*DIRECTIONS FOR THIS TASK*:
Which lines run from the line with "Dauer der Schau: 15.11.2023 - 13.10.2024" through the line with "Im Museum inatura" in the entries below? Print them exactly, both ends included, and nothing more.

Saved entries

- Opening Delimiter -

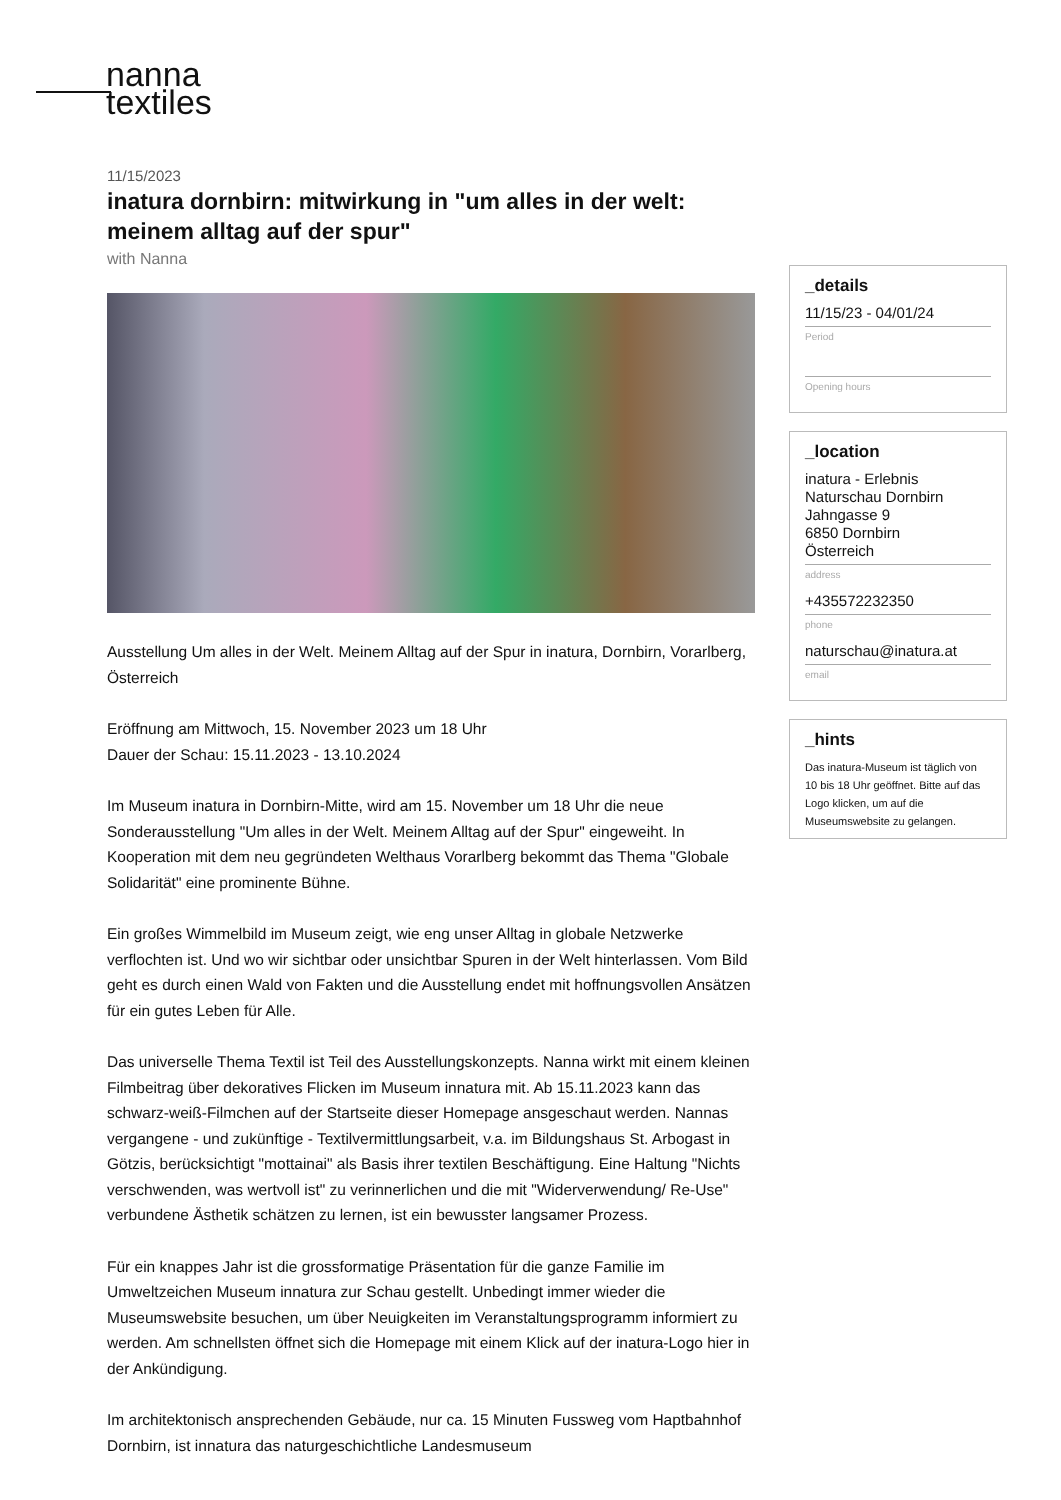nanna
textiles
11/15/2023
inatura dornbirn: mitwirkung in "um alles in der welt: meinem alltag auf der spur"
with Nanna
Ausstellung Um alles in der Welt. Meinem Alltag auf der Spur in inatura, Dornbirn, Vorarlberg, Österreich
Eröffnung am Mittwoch, 15. November 2023 um 18 Uhr
Dauer der Schau: 15.11.2023 - 13.10.2024
Im Museum inatura in Dornbirn-Mitte, wird am 15. November um 18 Uhr die neue Sonderausstellung "Um alles in der Welt. Meinem Alltag auf der Spur" eingeweiht. In Kooperation mit dem neu gegründeten Welthaus Vorarlberg bekommt das Thema "Globale Solidarität" eine prominente Bühne.
Ein großes Wimmelbild im Museum zeigt, wie eng unser Alltag in globale Netzwerke verflochten ist. Und wo wir sichtbar oder unsichtbar Spuren in der Welt hinterlassen. Vom Bild geht es durch einen Wald von Fakten und die Ausstellung endet mit hoffnungsvollen Ansätzen für ein gutes Leben für Alle.
Das universelle Thema Textil ist Teil des Ausstellungskonzepts. Nanna wirkt mit einem kleinen Filmbeitrag über dekoratives Flicken im Museum innatura mit. Ab 15.11.2023 kann das schwarz-weiß-Filmchen auf der Startseite dieser Homepage ansgeschaut werden. Nannas vergangene - und zukünftige - Textilvermittlungsarbeit, v.a. im Bildungshaus St. Arbogast in Götzis, berücksichtigt "mottainai" als Basis ihrer textilen Beschäftigung. Eine Haltung "Nichts verschwenden, was wertvoll ist" zu verinnerlichen und die mit "Widerverwendung/ Re-Use" verbundene Ästhetik schätzen zu lernen, ist ein bewusster langsamer Prozess.
Für ein knappes Jahr ist die grossformatige Präsentation für die ganze Familie im Umweltzeichen Museum innatura zur Schau gestellt. Unbedingt immer wieder die Museumswebsite besuchen, um über Neuigkeiten im Veranstaltungsprogramm informiert zu werden. Am schnellsten öffnet sich die Homepage mit einem Klick auf der inatura-Logo hier in der Ankündigung.
Im architektonisch ansprechenden Gebäude, nur ca. 15 Minuten Fussweg vom Haptbahnhof Dornbirn, ist innatura das naturgeschichtliche Landesmuseum
_details
11/15/23 - 04/01/24
Period
Opening hours
_location
inatura - Erlebnis Naturschau Dornbirn
Jahngasse 9
6850 Dornbirn
Österreich
address
+435572232350
phone
naturschau@inatura.at
email
_hints
Das inatura-Museum ist täglich von 10 bis 18 Uhr geöffnet. Bitte auf das Logo klicken, um auf die Museumswebsite zu gelangen.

- Closing Delimiter -

*WRITTEN ANSWER*:
Dauer der Schau: 15.11.2023 - 13.10.2024
Im Museum inatura in Dornbirn-Mitte, wird am 15. November um 18 Uhr die neue Sonderausstellung "Um alles in der Welt. Meinem Alltag auf der Spur" eingeweiht. In Kooperation mit dem neu gegründeten Welthaus Vorarlberg bekommt das Thema "Globale Solidarität" eine prominente Bühne.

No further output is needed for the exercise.